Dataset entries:
..........

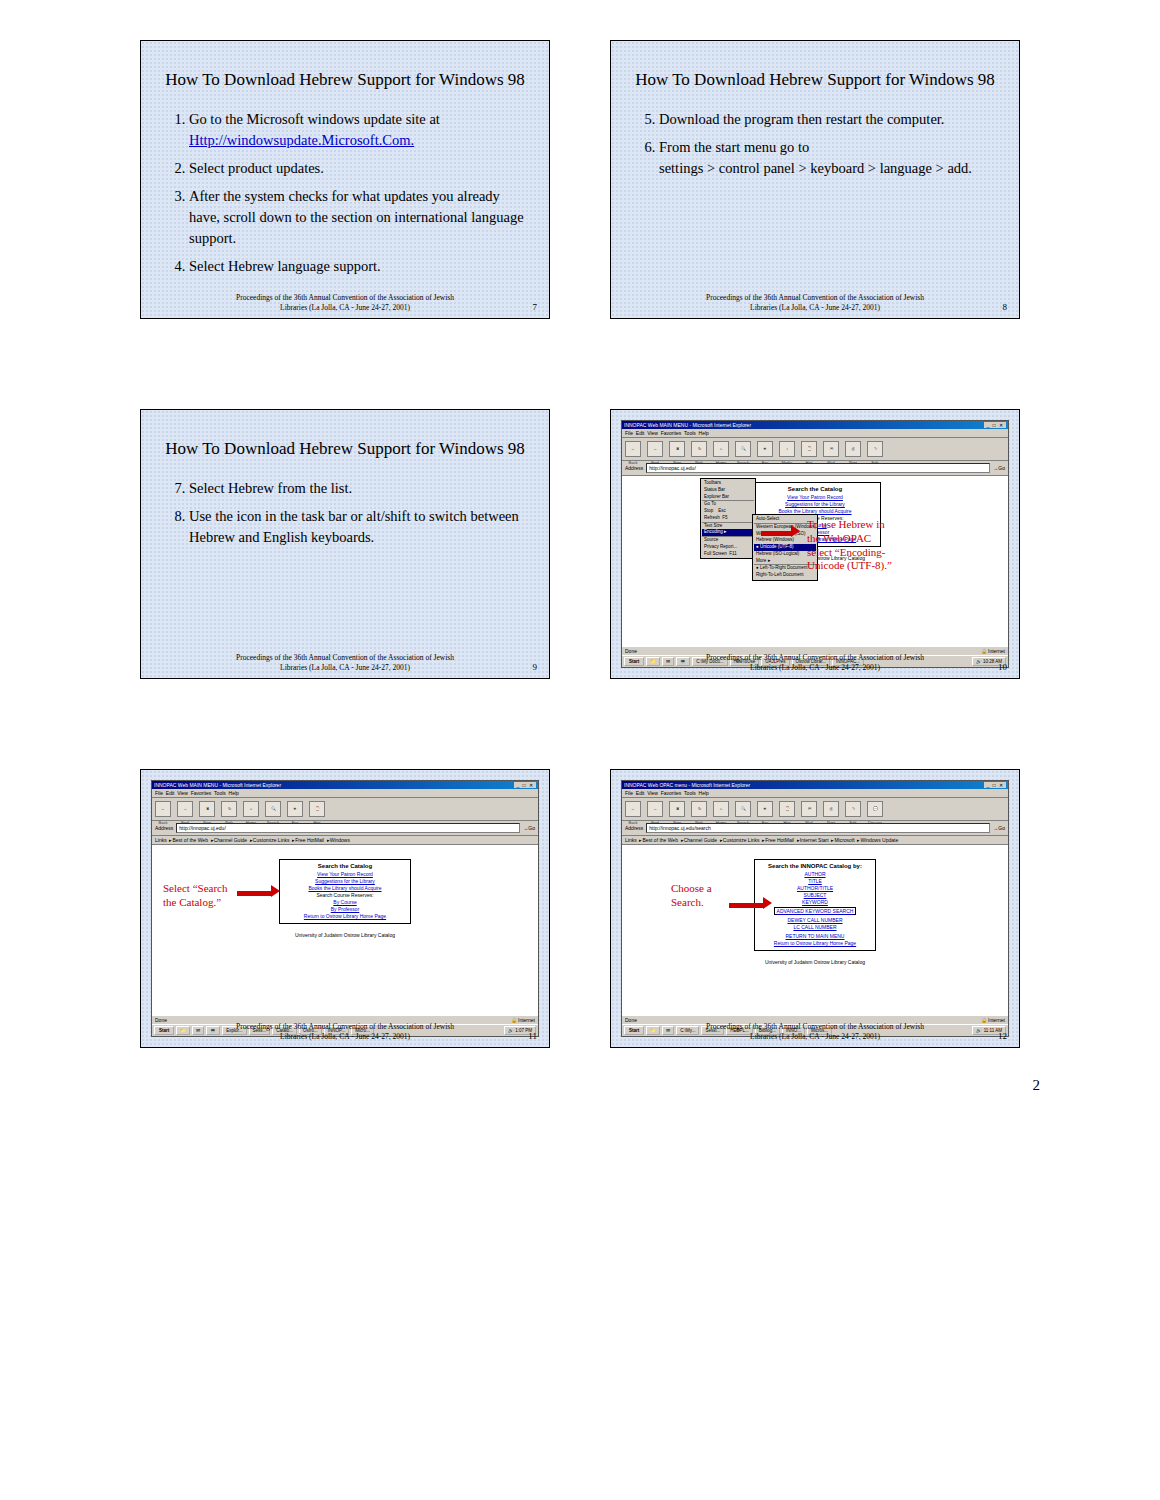How To Download Hebrew Support for Windows 98
Go to the Microsoft windows update site at Http://windowsupdate.Microsoft.Com.
Select product updates.
After the system checks for what updates you already have, scroll down to the section on international language support.
Select Hebrew language support.
Proceedings of the 36th Annual Convention of the Association of Jewish
Libraries (La Jolla, CA - June 24-27, 2001)
7
How To Download Hebrew Support for Windows 98
Download the program then restart the computer.
From the start menu go to
settings > control panel > keyboard > language > add.
Proceedings of the 36th Annual Convention of the Association of Jewish
Libraries (La Jolla, CA - June 24-27, 2001)
8
How To Download Hebrew Support for Windows 98
Select Hebrew from the list.
Use the icon in the task bar or alt/shift to switch between Hebrew and English keyboards.
Proceedings of the 36th Annual Convention of the Association of Jewish
Libraries (La Jolla, CA - June 24-27, 2001)
9
INNOPAC Web MAIN MENU - Microsoft Internet Explorer_ □ ✕
File Edit View Favorites Tools Help
←
Back
→
Fwd
✖
Stop
↻
Refr
⌂
Home
🔍
Search
★
Fav
♪
Media
⌚
Hist
✉
Mail
🖨
Print
✎
Edit
Address
http://innopac.uj.edu/
→Go
Toolbars
Status Bar
Explorer Bar
Go To
Stop Esc
Refresh F5
Text Size
Encoding ▸
Source
Privacy Report...
Full Screen F11
Auto-Select
Western European (Windows)
Western European (ISO)
Hebrew (Windows)
● Unicode (UTF-8)
Hebrew (ISO-Logical)
More ▸
● Left-To-Right Document
Right-To-Left Document
Search the Catalog
View Your Patron Record Suggestions for the Library Books the Library should Acquire
Search Course Reserves:
By Course By Professor Return to Ostrow Library Home Page
University of Judaism Ostrow Library Catalog
Done🔒 Internet
Start
📁
✉
💻
C:\My Docu...
HowToUse
UAJLPres
Ostrow Librar...
INNOPAC...
🔊 10:28 AM
To use Hebrew in the WebOPAC select “Encoding-Unicode (UTF-8).”
Proceedings of the 36th Annual Convention of the Association of Jewish
Libraries (La Jolla, CA - June 24-27, 2001)
10
INNOPAC Web MAIN MENU - Microsoft Internet Explorer_ □ ✕
File Edit View Favorites Tools Help
←
Back
→
Fwd
✖
Stop
↻
Refr
⌂
Home
🔍
Search
★
Fav
⌚
Hist
Address
http://innopac.uj.edu/
→Go
Links ▸Best of the Web ▸Channel Guide ▸Customize Links ▸Free HotMail ▸Windows
Search the Catalog
View Your Patron Record Suggestions for the Library Books the Library should Acquire
Search Course Reserves:
By Course By Professor Return to Ostrow Library Home Page
University of Judaism Ostrow Library Catalog
Done🔒 Internet
Start
📁
✉
💻
Explor...
Sess...
Catalo...
Ostro...
INNOP...
Micro...
🔊 1:07 PM
Select “Search the Catalog.”
Proceedings of the 36th Annual Convention of the Association of Jewish
Libraries (La Jolla, CA - June 24-27, 2001)
11
INNOPAC Web OPAC menu - Microsoft Internet Explorer_ □ ✕
File Edit View Favorites Tools Help
←
Back
→
Fwd
✖
Stop
↻
Refr
⌂
Home
🔍
Search
★
Fav
⌚
Hist
✉
Mail
🖨
Print
✎
Edit
💬
Discuss
Address
http://innopac.uj.edu/search
→Go
Links ▸Best of the Web ▸Channel Guide ▸Customize Links ▸Free HotMail ▸Internet Start ▸Microsoft ▸Windows Update
Search the INNOPAC Catalog by:
AUTHOR TITLE AUTHOR/TITLE SUBJECT KEYWORD ADVANCED KEYWORD SEARCH DEWEY CALL NUMBER LC CALL NUMBER RETURN TO MAIN MENU Return to Ostrow Library Home Page
University of Judaism Ostrow Library Catalog
Done🔒 Internet
Start
📁
✉
C:\My...
Sessi...
HEBPL...
Bibliog...
INNO...
Micros...
🔊 11:11 AM
Choose a Search.
Proceedings of the 36th Annual Convention of the Association of Jewish
Libraries (La Jolla, CA - June 24-27, 2001)
12
2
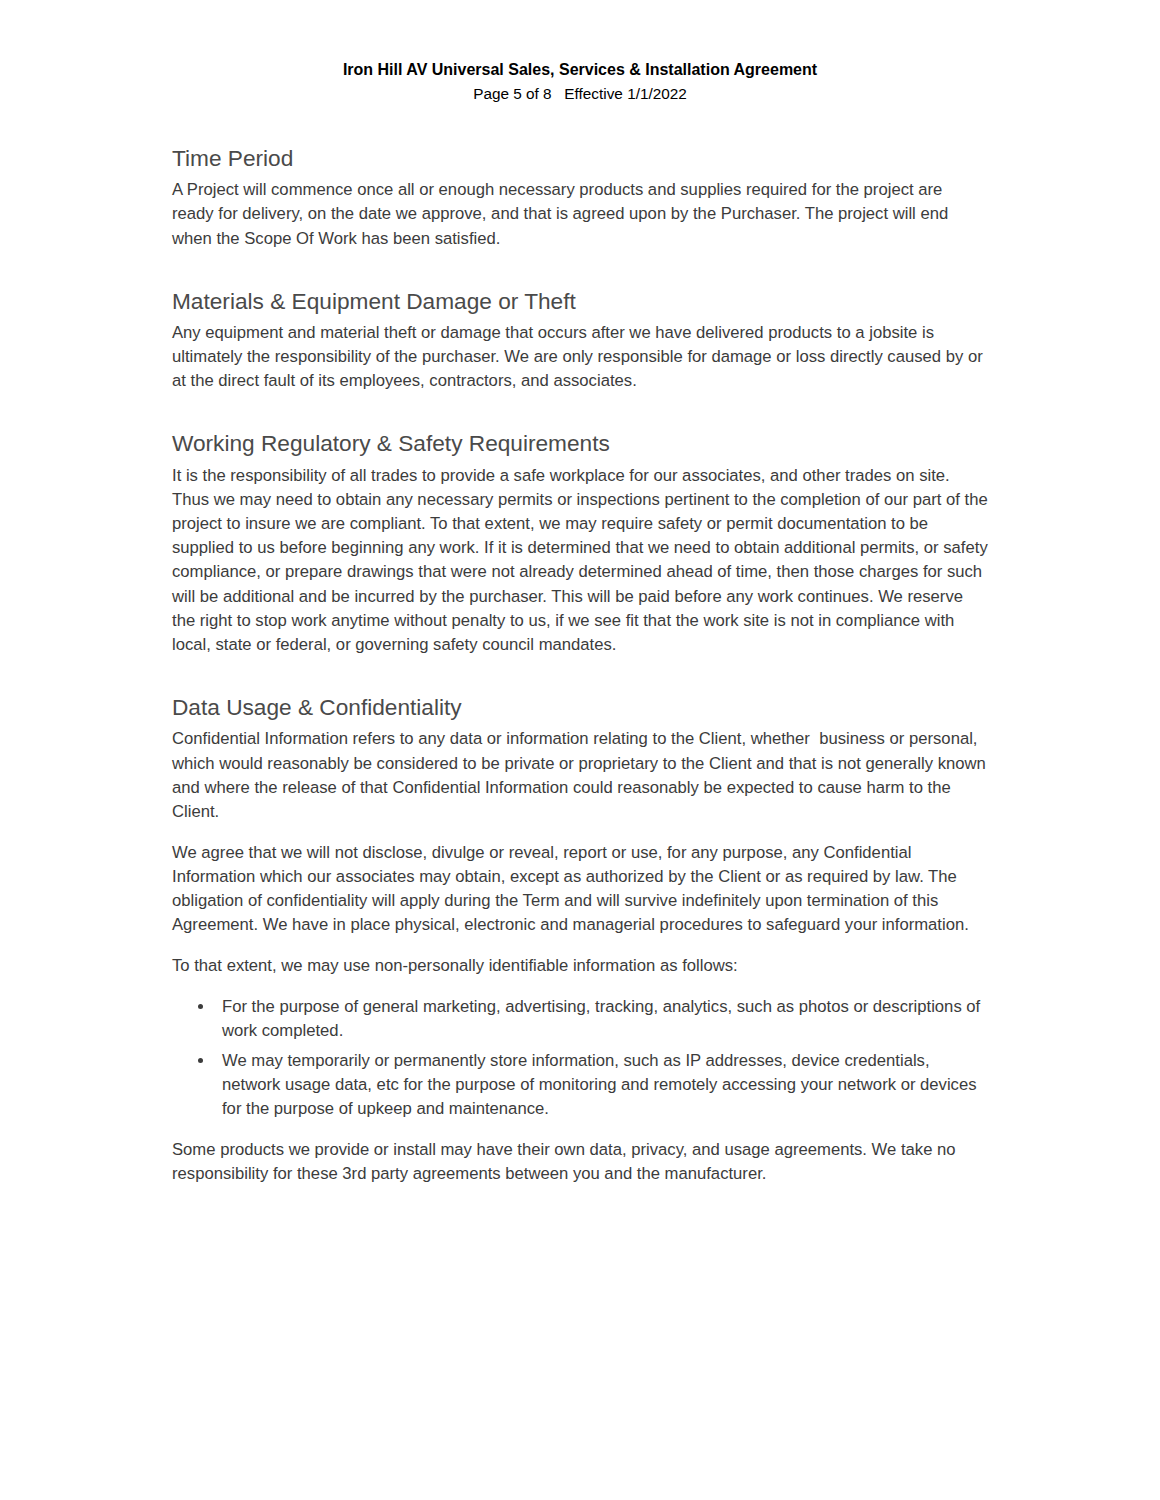Iron Hill AV Universal Sales, Services & Installation Agreement
Page 5 of 8 Effective 1/1/2022
Time Period
A Project will commence once all or enough necessary products and supplies required for the project are ready for delivery, on the date we approve, and that is agreed upon by the Purchaser. The project will end when the Scope Of Work has been satisfied.
Materials & Equipment Damage or Theft
Any equipment and material theft or damage that occurs after we have delivered products to a jobsite is ultimately the responsibility of the purchaser. We are only responsible for damage or loss directly caused by or at the direct fault of its employees, contractors, and associates.
Working Regulatory & Safety Requirements
It is the responsibility of all trades to provide a safe workplace for our associates, and other trades on site. Thus we may need to obtain any necessary permits or inspections pertinent to the completion of our part of the project to insure we are compliant. To that extent, we may require safety or permit documentation to be supplied to us before beginning any work. If it is determined that we need to obtain additional permits, or safety compliance, or prepare drawings that were not already determined ahead of time, then those charges for such will be additional and be incurred by the purchaser. This will be paid before any work continues. We reserve the right to stop work anytime without penalty to us, if we see fit that the work site is not in compliance with local, state or federal, or governing safety council mandates.
Data Usage & Confidentiality
Confidential Information refers to any data or information relating to the Client, whether business or personal, which would reasonably be considered to be private or proprietary to the Client and that is not generally known and where the release of that Confidential Information could reasonably be expected to cause harm to the Client.
We agree that we will not disclose, divulge or reveal, report or use, for any purpose, any Confidential Information which our associates may obtain, except as authorized by the Client or as required by law. The obligation of confidentiality will apply during the Term and will survive indefinitely upon termination of this Agreement. We have in place physical, electronic and managerial procedures to safeguard your information.
To that extent, we may use non-personally identifiable information as follows:
For the purpose of general marketing, advertising, tracking, analytics, such as photos or descriptions of work completed.
We may temporarily or permanently store information, such as IP addresses, device credentials, network usage data, etc for the purpose of monitoring and remotely accessing your network or devices for the purpose of upkeep and maintenance.
Some products we provide or install may have their own data, privacy, and usage agreements. We take no responsibility for these 3rd party agreements between you and the manufacturer.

..........

I would like the data copied exactly as it stands, with no pictures included.

EXERCISE ANSWER:
How To Download Hebrew Support for Windows 98
Go to the Microsoft windows update site at Http://windowsupdate.Microsoft.Com.
Select product updates.
After the system checks for what updates you already have, scroll down to the section on international language support.
Select Hebrew language support.
Proceedings of the 36th Annual Convention of the Association of Jewish
Libraries (La Jolla, CA - June 24-27, 2001)
7
How To Download Hebrew Support for Windows 98
Download the program then restart the computer.
From the start menu go to
settings > control panel > keyboard > language > add.
Proceedings of the 36th Annual Convention of the Association of Jewish
Libraries (La Jolla, CA - June 24-27, 2001)
8
How To Download Hebrew Support for Windows 98
Select Hebrew from the list.
Use the icon in the task bar or alt/shift to switch between Hebrew and English keyboards.
Proceedings of the 36th Annual Convention of the Association of Jewish
Libraries (La Jolla, CA - June 24-27, 2001)
9
INNOPAC Web MAIN MENU - Microsoft Internet Explorer_ □ ✕
File Edit View Favorites Tools Help
←
Back
→
Fwd
✖
Stop
↻
Refr
⌂
Home
🔍
Search
★
Fav
♪
Media
⌚
Hist
✉
Mail
🖨
Print
✎
Edit
Address
http://innopac.uj.edu/
→Go
Toolbars
Status Bar
Explorer Bar
Go To
Stop Esc
Refresh F5
Text Size
Encoding ▸
Source
Privacy Report...
Full Screen F11
Auto-Select
Western European (Windows)
Western European (ISO)
Hebrew (Windows)
● Unicode (UTF-8)
Hebrew (ISO-Logical)
More ▸
● Left-To-Right Document
Right-To-Left Document
Search the Catalog
View Your Patron Record Suggestions for the Library Books the Library should Acquire
Search Course Reserves:
By Course By Professor Return to Ostrow Library Home Page
University of Judaism Ostrow Library Catalog
Done🔒 Internet
Start
📁
✉
💻
C:\My Docu...
HowToUse
UAJLPres
Ostrow Librar...
INNOPAC...
🔊 10:28 AM
To use Hebrew in the WebOPAC select “Encoding-Unicode (UTF-8).”
Proceedings of the 36th Annual Convention of the Association of Jewish
Libraries (La Jolla, CA - June 24-27, 2001)
10
INNOPAC Web MAIN MENU - Microsoft Internet Explorer_ □ ✕
File Edit View Favorites Tools Help
←
Back
→
Fwd
✖
Stop
↻
Refr
⌂
Home
🔍
Search
★
Fav
⌚
Hist
Address
http://innopac.uj.edu/
→Go
Links ▸Best of the Web ▸Channel Guide ▸Customize Links ▸Free HotMail ▸Windows
Search the Catalog
View Your Patron Record Suggestions for the Library Books the Library should Acquire
Search Course Reserves:
By Course By Professor Return to Ostrow Library Home Page
University of Judaism Ostrow Library Catalog
Done🔒 Internet
Start
📁
✉
💻
Explor...
Sess...
Catalo...
Ostro...
INNOP...
Micro...
🔊 1:07 PM
Select “Search the Catalog.”
Proceedings of the 36th Annual Convention of the Association of Jewish
Libraries (La Jolla, CA - June 24-27, 2001)
11
INNOPAC Web OPAC menu - Microsoft Internet Explorer_ □ ✕
File Edit View Favorites Tools Help
←
Back
→
Fwd
✖
Stop
↻
Refr
⌂
Home
🔍
Search
★
Fav
⌚
Hist
✉
Mail
🖨
Print
✎
Edit
💬
Discuss
Address
http://innopac.uj.edu/search
→Go
Links ▸Best of the Web ▸Channel Guide ▸Customize Links ▸Free HotMail ▸Internet Start ▸Microsoft ▸Windows Update
Search the INNOPAC Catalog by:
AUTHOR TITLE AUTHOR/TITLE SUBJECT KEYWORD ADVANCED KEYWORD SEARCH DEWEY CALL NUMBER LC CALL NUMBER RETURN TO MAIN MENU Return to Ostrow Library Home Page
University of Judaism Ostrow Library Catalog
Done🔒 Internet
Start
📁
✉
C:\My...
Sessi...
HEBPL...
Bibliog...
INNO...
Micros...
🔊 11:11 AM
Choose a Search.
Proceedings of the 36th Annual Convention of the Association of Jewish
Libraries (La Jolla, CA - June 24-27, 2001)
12
2
Iron Hill AV Universal Sales, Services & Installation Agreement
Page 5 of 8 Effective 1/1/2022
Time Period
A Project will commence once all or enough necessary products and supplies required for the project are ready for delivery, on the date we approve, and that is agreed upon by the Purchaser. The project will end when the Scope Of Work has been satisfied.
Materials & Equipment Damage or Theft
Any equipment and material theft or damage that occurs after we have delivered products to a jobsite is ultimately the responsibility of the purchaser. We are only responsible for damage or loss directly caused by or at the direct fault of its employees, contractors, and associates.
Working Regulatory & Safety Requirements
It is the responsibility of all trades to provide a safe workplace for our associates, and other trades on site. Thus we may need to obtain any necessary permits or inspections pertinent to the completion of our part of the project to insure we are compliant. To that extent, we may require safety or permit documentation to be supplied to us before beginning any work. If it is determined that we need to obtain additional permits, or safety compliance, or prepare drawings that were not already determined ahead of time, then those charges for such will be additional and be incurred by the purchaser. This will be paid before any work continues. We reserve the right to stop work anytime without penalty to us, if we see fit that the work site is not in compliance with local, state or federal, or governing safety council mandates.
Data Usage & Confidentiality
Confidential Information refers to any data or information relating to the Client, whether business or personal, which would reasonably be considered to be private or proprietary to the Client and that is not generally known and where the release of that Confidential Information could reasonably be expected to cause harm to the Client.
We agree that we will not disclose, divulge or reveal, report or use, for any purpose, any Confidential Information which our associates may obtain, except as authorized by the Client or as required by law. The obligation of confidentiality will apply during the Term and will survive indefinitely upon termination of this Agreement. We have in place physical, electronic and managerial procedures to safeguard your information.
To that extent, we may use non-personally identifiable information as follows:
For the purpose of general marketing, advertising, tracking, analytics, such as photos or descriptions of work completed.
We may temporarily or permanently store information, such as IP addresses, device credentials, network usage data, etc for the purpose of monitoring and remotely accessing your network or devices for the purpose of upkeep and maintenance.
Some products we provide or install may have their own data, privacy, and usage agreements. We take no responsibility for these 3rd party agreements between you and the manufacturer.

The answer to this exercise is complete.